**Passage:**

WILLIAM M. GAINES INTERVIEW

COMIC-ART.COM: Would you say your greatest contribution to your father's line of comics was for All-American Comics?

GAINES: No, I wouldn't say it was greatest, my first. When they started All-American, the lead feature was called "Red, White and Blue", which was about a soldier, a sailor, and a marine, and he was wondering what to call them, and I said: `Why don't you call them Red, Whitey and Blooey?' which was a pretty dumb idea, but he accepted it, and that's what they were called. If you check back in your early All-American Comics, you'll find it.

COMIC-ART.COM: How old were you when you came up with that?

GAINES: I don't know. I was born in 1922, and if you find the first issue of All-American Comics you can subtract it and figure it out. I remember a lot of anecdotes about Pop but they weren't necessarily connected with comics because I wasn't down there at the business with him until I was older and then I was just down for summers, usually in the stock room, so I didn't have anything creative to do with comics for a long time after that "Red, White and Blooey" except I think I created the Superman code card and also the Wonder Woman code card for their clubs back in those days. One of them was a rotating disk, I remember. I came up with that idea and made a prototype. It might have been for the Junior Justice Society, It's hard for me to remember.

(Bounding box data)
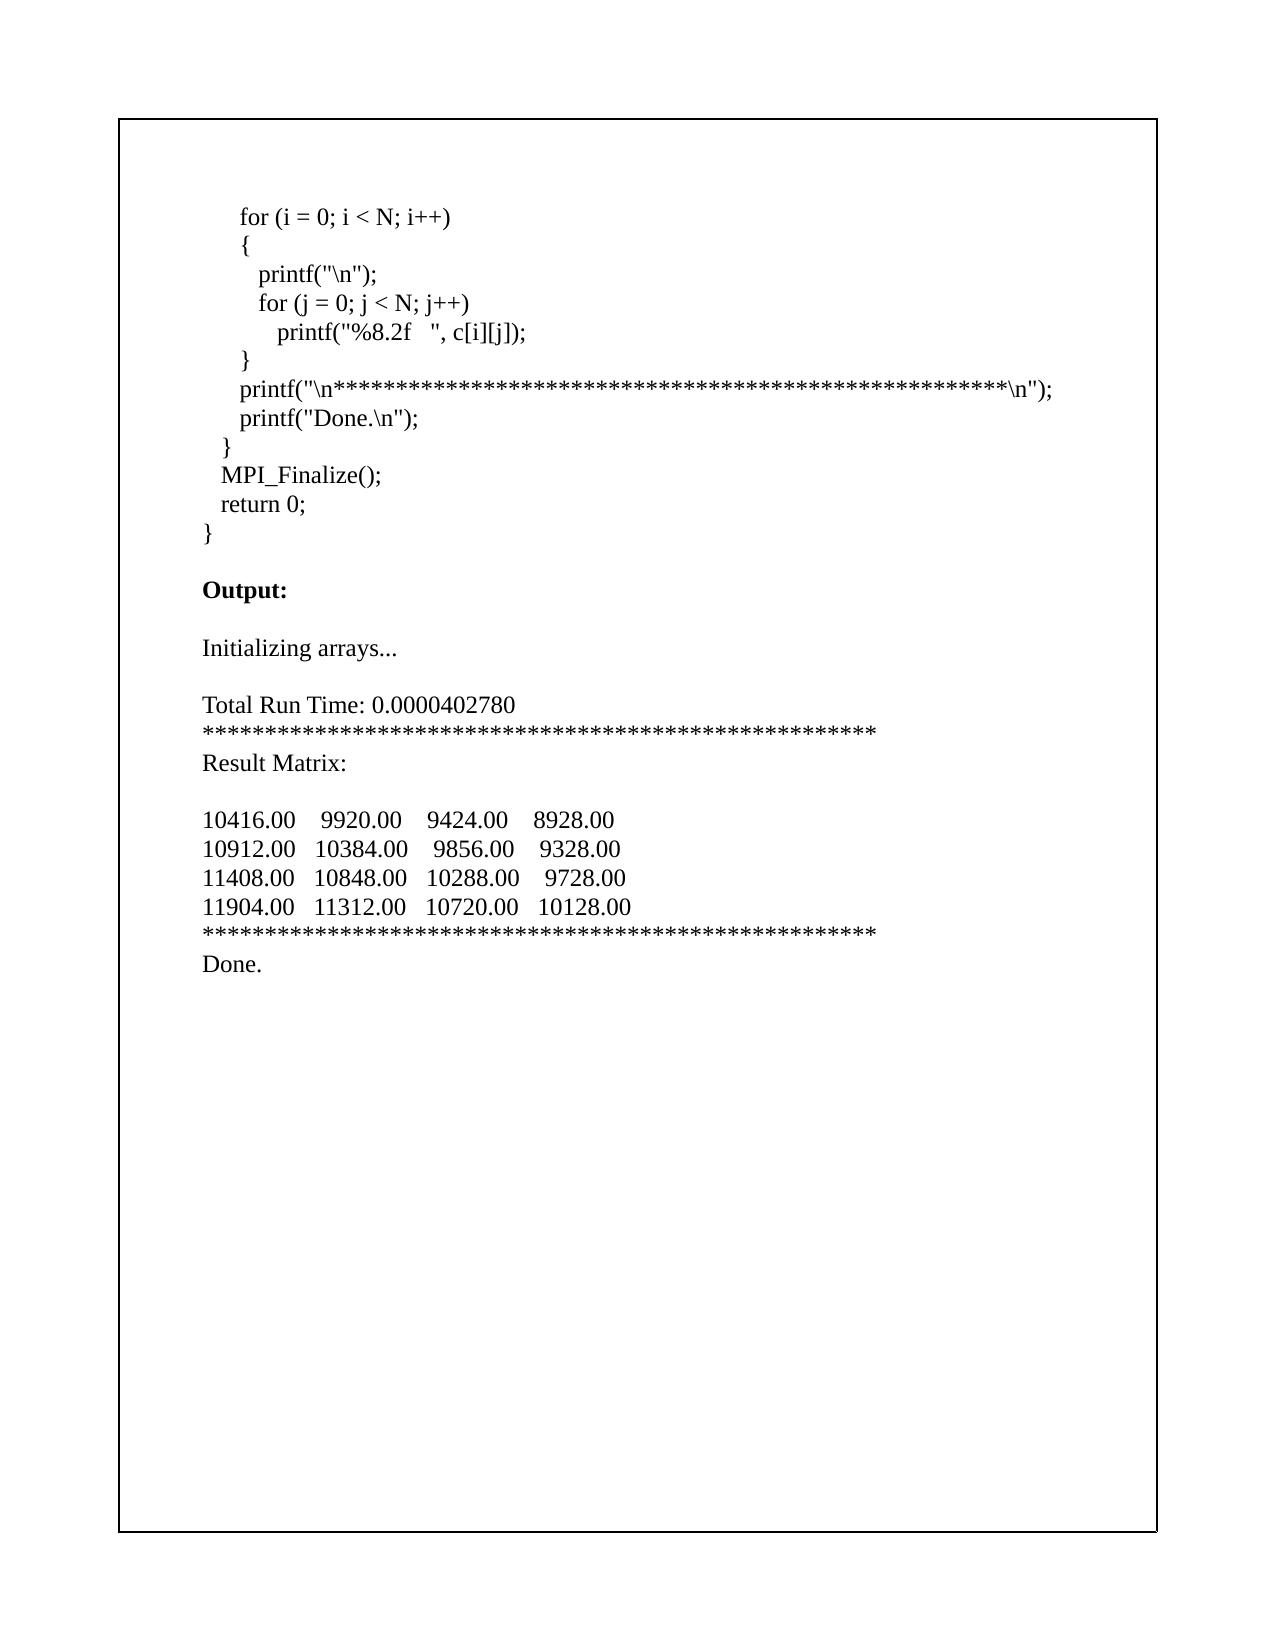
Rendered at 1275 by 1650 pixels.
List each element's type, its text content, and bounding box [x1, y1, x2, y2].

text for (i = 0; i < N; i++) [202, 202, 1073, 231]
text printf("\n"); [202, 259, 1073, 288]
text 11904.00 11312.00 10720.00 10128.00 [202, 892, 1073, 921]
text } [202, 346, 1073, 374]
text } [202, 432, 1073, 461]
text ****************************************************** [202, 921, 1073, 949]
text printf("%8.2f ", c[i][j]); [202, 317, 1073, 346]
text Total Run Time: 0.0000402780 [202, 691, 1073, 719]
text } [202, 518, 1073, 547]
text Done. [202, 949, 1073, 978]
text Initializing arrays... [202, 633, 1073, 662]
text 11408.00 10848.00 10288.00 9728.00 [202, 863, 1073, 892]
text printf("\n******************************************************\n"); [202, 374, 1073, 403]
text 10912.00 10384.00 9856.00 9328.00 [202, 834, 1073, 863]
text MPI_Finalize(); [202, 461, 1073, 489]
text Result Matrix: [202, 748, 1073, 777]
text 10416.00 9920.00 9424.00 8928.00 [202, 806, 1073, 834]
text Output: [202, 576, 1073, 604]
text printf("Done.\n"); [202, 403, 1073, 432]
text ****************************************************** [202, 719, 1073, 748]
text { [202, 231, 1073, 259]
text return 0; [202, 489, 1073, 518]
text for (j = 0; j < N; j++) [202, 288, 1073, 317]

**Objective:** Can you retype the whole Gaines interview word for word? None of this data matters for what is asked here.

**Solution to this exercise:**
WILLIAM M. GAINES INTERVIEW

COMIC-ART.COM: Would you say your greatest contribution to your father's line of comics was for All-American Comics?

GAINES: No, I wouldn't say it was greatest, my first. When they started All-American, the lead feature was called "Red, White and Blue", which was about a soldier, a sailor, and a marine, and he was wondering what to call them, and I said: `Why don't you call them Red, Whitey and Blooey?' which was a pretty dumb idea, but he accepted it, and that's what they were called. If you check back in your early All-American Comics, you'll find it.

COMIC-ART.COM: How old were you when you came up with that?

GAINES: I don't know. I was born in 1922, and if you find the first issue of All-American Comics you can subtract it and figure it out. I remember a lot of anecdotes about Pop but they weren't necessarily connected with comics because I wasn't down there at the business with him until I was older and then I was just down for summers, usually in the stock room, so I didn't have anything creative to do with comics for a long time after that "Red, White and Blooey" except I think I created the Superman code card and also the Wonder Woman code card for their clubs back in those days. One of them was a rotating disk, I remember. I came up with that idea and made a prototype. It might have been for the Junior Justice Society, It's hard for me to remember.